### What this task involves
Each line that holds the word "hand" counts once; give the total for the records below and nothing else.
Given records START
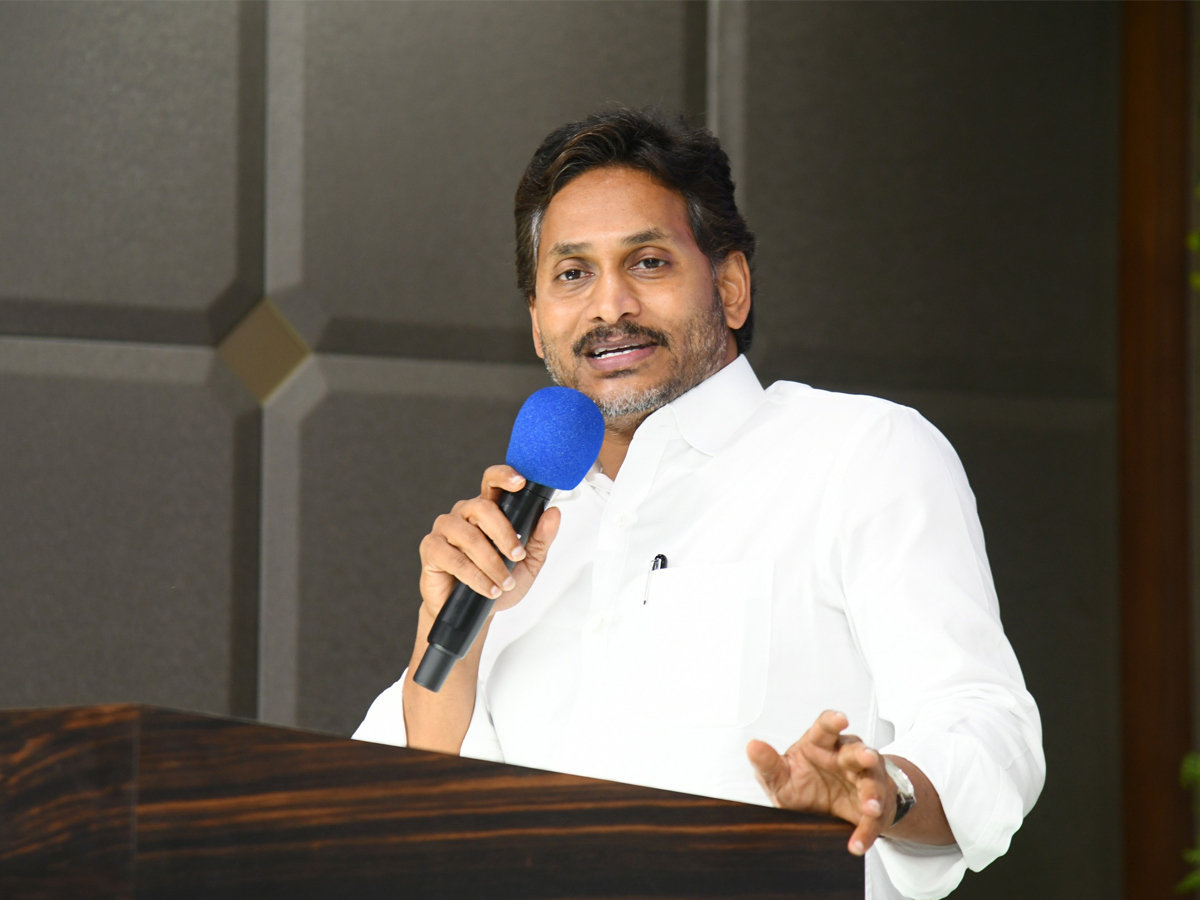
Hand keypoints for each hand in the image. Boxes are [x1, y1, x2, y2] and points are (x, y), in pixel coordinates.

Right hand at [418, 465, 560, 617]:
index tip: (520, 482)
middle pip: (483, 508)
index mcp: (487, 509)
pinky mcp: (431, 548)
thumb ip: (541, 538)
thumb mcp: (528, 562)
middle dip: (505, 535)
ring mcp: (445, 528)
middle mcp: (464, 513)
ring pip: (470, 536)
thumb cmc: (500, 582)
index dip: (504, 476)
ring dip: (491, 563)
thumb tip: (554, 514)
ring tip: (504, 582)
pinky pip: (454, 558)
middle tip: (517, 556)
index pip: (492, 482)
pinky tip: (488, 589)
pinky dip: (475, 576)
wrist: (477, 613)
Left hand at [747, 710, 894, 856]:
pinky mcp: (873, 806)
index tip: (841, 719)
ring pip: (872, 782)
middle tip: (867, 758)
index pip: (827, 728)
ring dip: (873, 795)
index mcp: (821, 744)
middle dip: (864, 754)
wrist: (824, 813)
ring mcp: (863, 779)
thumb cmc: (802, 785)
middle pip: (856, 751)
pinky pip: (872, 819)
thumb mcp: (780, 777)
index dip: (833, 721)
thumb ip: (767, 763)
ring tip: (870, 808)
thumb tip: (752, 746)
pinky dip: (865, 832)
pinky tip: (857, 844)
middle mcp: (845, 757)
Given records END
Given records START
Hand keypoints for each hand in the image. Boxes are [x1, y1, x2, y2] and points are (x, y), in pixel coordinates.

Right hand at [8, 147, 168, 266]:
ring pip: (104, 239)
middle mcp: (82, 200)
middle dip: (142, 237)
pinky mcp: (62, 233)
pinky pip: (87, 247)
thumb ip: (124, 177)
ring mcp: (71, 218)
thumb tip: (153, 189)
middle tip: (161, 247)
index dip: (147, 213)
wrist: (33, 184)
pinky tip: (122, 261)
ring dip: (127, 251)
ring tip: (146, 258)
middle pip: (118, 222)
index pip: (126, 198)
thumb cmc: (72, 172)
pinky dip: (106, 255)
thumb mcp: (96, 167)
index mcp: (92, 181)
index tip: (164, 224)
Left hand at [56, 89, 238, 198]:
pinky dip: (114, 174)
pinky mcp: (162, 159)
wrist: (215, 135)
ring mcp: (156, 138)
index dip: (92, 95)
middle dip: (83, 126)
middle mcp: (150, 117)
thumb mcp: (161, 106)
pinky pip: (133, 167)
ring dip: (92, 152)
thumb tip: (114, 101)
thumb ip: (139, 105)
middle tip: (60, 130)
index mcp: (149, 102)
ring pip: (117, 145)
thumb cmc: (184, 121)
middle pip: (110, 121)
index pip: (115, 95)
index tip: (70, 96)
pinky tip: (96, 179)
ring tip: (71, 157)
Given records END
### Final answer
6